Board members there have expressed concern about Brownsville students being turned away from programs at the vo-tech, that vo-tech students have lower scores on state standardized tests and that the Mon Valley center is much closer than the FCAVTS, which is located in Georges Township.

In another matter, the board approved the district’s single audit report and annual financial report for the fiscal year ended June 30, 2004, which showed that the district ended the year with a fund balance of more than $500,000.

Michael E. Revak and Gregory S. Hensh of McClure & Wolf Certified Public Accountants reviewed the financial report with board members.
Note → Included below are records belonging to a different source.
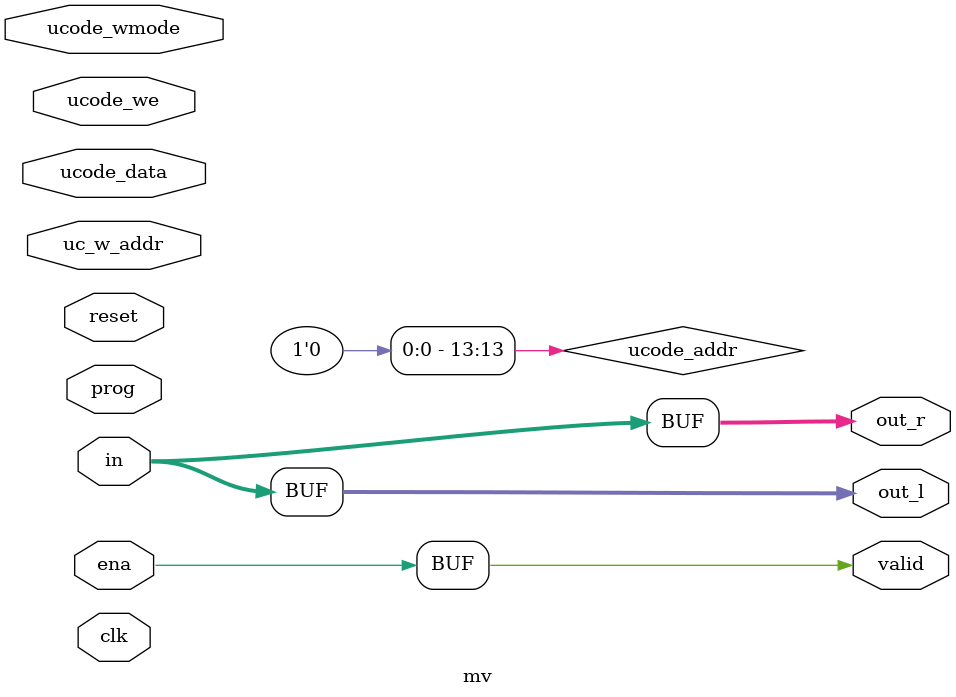
<source format=v>

module mv(
	input clk,
	input reset,
	input ena,
	input signed [15:0] in,
	input [5:0] prog,
	input [12:0] uc_w_addr,
	input [15:0] ucode_data,
	input ucode_wmode, ucode_we,
	output reg signed [15:0] out_l, out_r,
	output reg valid);
		
	// Microcode stored on SPRAM
	wire [15:0] ucode;
	wire [13:0] ucode_addr = {1'b0,ucode_wmode ? uc_w_addr : {rprog,iaddr}};
		
	SB_SPRAM256KA
		ucram(
			.ADDRESS(ucode_addr),
			.DATAIN(ucode_data),
			.MASKWREN(4'hf),
			.WREN(ucode_we),
			.CHIPSELECT(1'b1),
			.CLOCK(clk),
			.STANDBY(1'b0),
			.SLEEP(1'b0),
			.POWEROFF(1'b1),
			.DATAOUT({ucode[7:0],ucode[15:8]})
		);
	
	// pass-thru
	assign out_l = in;
	assign out_r = in;
	assign valid = ena;
endmodule

</source>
Revak said the district spent $211,000 more than was budgeted, and the district ended the fiscal year with a fund balance of $561,455.

“When you are working with a $32 million budget and you try to project ahead, given the size of the district and the complexity of operating it, coming within $211,000 is pretty reasonable,” he said. “I think the board and the administration did a pretty good job.”

Hensh noted that the cafeteria fund lost $98,777 in the 2004 fiscal year, mainly because of contractually obligated increases in salaries and benefits. Food costs also increased by $60,000 during the year, which is another reason for the loss, he said.

The cafeteria now has a negative fund balance of $290,140, Hensh said, and the board may need to look at covering the loss with a transfer of money from the district’s general fund.

He said the cafeteria has always carried an annual deficit, with the best possible outcome occurring when the fund breaks even, but encouraged the board to consider subsidizing the cafeteria fund to cover the losses.

“If you have people working there and students eating there, those costs are going to be there,” Hensh said. “The general fund almost has to subsidize this thing or you’ll have to find another avenue.”